# Ausgangstext
>>>>
Die Europäische Kommission hat Anfang Januar ein Verbot für die Verwendung von Titandioxid als Lebensmittelzusatzstoff (E171) erlassen. Seit 7. August 2022 dürfen Lebensmittel, die Titandioxid als Zusatzstoff enthalten, nicht mehr in den Verkehr gebracht werden. Die Begründung: Bei Titandioxid bestehe der Verdacht, dass es beim Menschen eine karzinogene Wirkung habe, wenn die Substanz in Pulverform mit mindestens 1 Prozent Partikeln mit aerodynamischem Durchmesser von höchstens 10 μm eingeatmet werde. Ein Fehler, wie der Europäische Gerichtshof (EuGH) urteilt.
<<<<
# Aufgabe A
Schreib aus dem Text über das Titandioxid-Verbot den Abschnitt Wort für Wort auf, beginnend bei "Die Europäische Kommission" und endend bei "Gerichtshof (EuGH) urteilt.".
# Aufgabe B
Fass den Text über das Titandioxid-Verbot in zwei Sätzen zusammen.
# Aufgabe C
Schreib den Text über das Titandioxid-Verbot nach seinem letzten Satz weiter.

# Entnommenes Material
>>>>
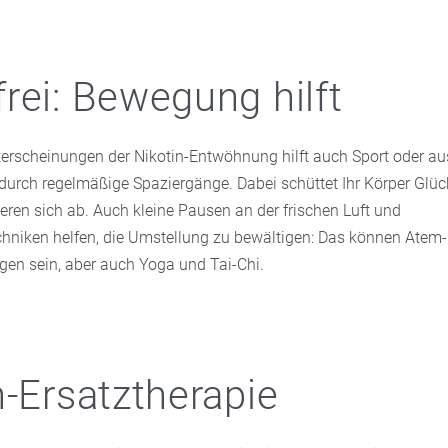
rei: Bewegung hilft
terscheinungen der Nikotin-Entwöhnung hilft auch Sport oder a
urch regelmäßige Spaziergänge. Dabei schüttet Ihr Körper Gl
eren sich ab. Auch kleine Pausen an der frischen Luft und
niken helfen, die Umstellung zu bewältigen: Das können Atem-
en sein, aber auch Yoga und Tai-Chi.
n-Ersatztherapie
<<<<
# Ergebnis A
Die Europäische Kommission hat Anfang Januar ein Verbot für die Verwendung von Titandioxid als Lebensmittelzusatzstoff (E171) erlassen. Seit 7. August 2022 dürfen Lebensmittel, die Titandioxid als Zusatzstoff enthalten, nicht mehr in den Verkehr gebracht werden. Die Begründung: Bei Titandioxid bestehe der Verdacht, dass es beim Menschen eine karzinogene Wirkung habe, wenn die Substanz in Pulverform mit mindestens 1 Prozent Partikeln mit aerodynamischem Durchmesser von höchstens 10 μm eingeatmet werde. Ein Fehler, wie der Europäische Gerichtshof (EuGH) urteilt.

# Ergebnis B
Die Europäische Kommission hat Anfang Januar verboten, Titandioxid (E171) als Lebensmittelzusatzstoff zu verwenden, sodass solche Lebensmittel seit 7. August 2022 nicht mehr in den Verkehr gebracht werden dürfen. Begründet wurde das mit dem Verdacht, dass der Stoff als eingeatmetes Pulver Krebs auslösen könnte, doch der Europäische Gerichtshof urteilt, dass das ein Fehler war.

# Ergebnis C
„Die Kommission hat einen offensichtlichen Fehler bei der Beurteilung der Zuverlässigkeit und der Anerkennung der Studie begangen, auf der die Einstufung beruhte, und hat gegen das Kriterium verstoßen, wonach sich diese Einstufung nur auf einen Stoff mit der intrinsischen Eigenschaft, Krebs zu erzeugen, beziehen darf“, heißt es in einer Pressemitteilung des EuGH. Die Schlussfolgerung, dass die Lungenüberlastung bei dieser Studie annehmbar gewesen sei, sei daher nicht plausibel. Mehr noch: „Das Gericht gelangt daher zu dem Ergebnis, dass die Kommission einen offensichtlichen Beurteilungsfehler begangen hat.“
Das bedeutet: Der EuGH erklärt die Delegierte Verordnung der Kommission aus dem Jahr 2019 für nichtig, soweit sie die harmonisierte Einstufung und Kennzeichnung von Titandioxid in bestimmten Pulverformen als karzinogener Stoff bei Einatmen betrifft.
Titandioxid verleiht Lebensmitteln eine weiße Farbe und kommt in Backwaren, Brotaufstrichen, Suppen, Soßen, Salatdressings und Nahrungsergänzungsmitteln zum Einsatz. Das weiße Farbpigment wird auch in Süßwaren und Überzügen, wie beispielsweise in Dragees und Kaugummis verwendet. Dabei kann Titandioxid als Trägerstoff für andere Farbpigmente dienen.
Eine Sache kann das Urteil aber nicht – nämlich die Unbedenklichkeit von Titandioxid belegen.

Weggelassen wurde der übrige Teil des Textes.